Try to create another Microsoft account and see if you can find out why they banned it. My guess is that Process Hacker interferes with the functionality of one of their products, i.e. Process Explorer. In that case they won't let you know. But if it's just a false-positive, say, for calling too many native functions, then it's another matter.

[ddbb2017]

Maybe tweet at them too.

[ygoe]

@ddbb2017 Retweeted. Our little community is probably too small to create a shitstorm.

[dylmye]

Reply from John Lambert from Microsoft Threat Intelligence Center:

We are aware of this and last I heard the Defender team was going to reach out to Process Hacker folks. If you hear this hasn't happened, please have someone ping us!

(source)

[dmex]

@dylmye

I can confirm Microsoft has contacted the development team.

[luckydonald]

Now I'm curious why they deleted your account.

[ddbb2017]

@dmex ok, so what's the rub? What did they not like in there?

[dmex]

@ddbb2017

It's an active conversation and would not be appropriate to share that information right now. I'll post an update after the discussion with Microsoft has concluded.

[ddbb2017]

@dmex ok, fair enough, please do.

[dmex]

"conversation" is the wrong word to describe whats happening at Microsoft right now.

[dylmye]

We can loop in John and Tanmay from MDATP if that helps at all.

[ddbb2017]

@dylmye before anything can be done, can someone please explain what do they want from this project? @dmex I'm lost af.

[dmex]

@dylmye

If you think it would help, feel free to ask them.

dmex I'm lost af.

A riddle wrapped in an enigma... Microsoft hasn't provided any actual details, only some vague claims without the details and a request we change something that was changed a long time ago and they haven't replied since.

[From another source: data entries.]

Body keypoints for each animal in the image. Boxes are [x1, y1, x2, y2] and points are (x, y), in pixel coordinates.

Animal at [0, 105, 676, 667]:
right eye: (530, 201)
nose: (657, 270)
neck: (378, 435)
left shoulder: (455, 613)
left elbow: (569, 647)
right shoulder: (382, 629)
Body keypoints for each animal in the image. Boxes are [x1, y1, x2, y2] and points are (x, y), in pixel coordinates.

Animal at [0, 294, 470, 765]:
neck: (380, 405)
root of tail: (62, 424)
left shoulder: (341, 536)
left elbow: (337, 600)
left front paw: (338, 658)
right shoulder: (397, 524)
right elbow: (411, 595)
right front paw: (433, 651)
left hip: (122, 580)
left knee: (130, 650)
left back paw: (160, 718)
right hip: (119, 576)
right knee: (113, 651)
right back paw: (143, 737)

Now I'm curious why they deleted your account.

My account is still banned.

[ddbb2017]

I bet they want you to re-sign the driver. and pass it thru their WHQL.

[poizan42]

Are they unhappy about it being able to inspect and manipulate protected processes? But then they should flag kprocesshacker.sys and not processhacker.exe.

[gchq-zz]

As of right now it is being passed by the MS engine at VirusTotal - took some thumping on the door, but it looks like someone finally opened it and listened :-)

[TNTUP]

Windows Defender does not flag Process Hacker anymore. Was able to download 2.39 and install and running as normal. Works on WS 2016 :)

[dmex]

Microsoft declared the PE Viewer utility included with Process Hacker as a Trojan and silently removed the binary and start-menu shortcuts from user' machines.

The only way to restore the peview utility is to completely reinstall. #544

---

The telemetry reports at minimum 1.7 million installations of Process Hacker have been corrupted and/or removed by Microsoft to date... Netscape 2.0 - bill gates would be impressed.

[ddbb2017]

@dmex what? they're at it again.

As a developer don't you "love" those AV companies?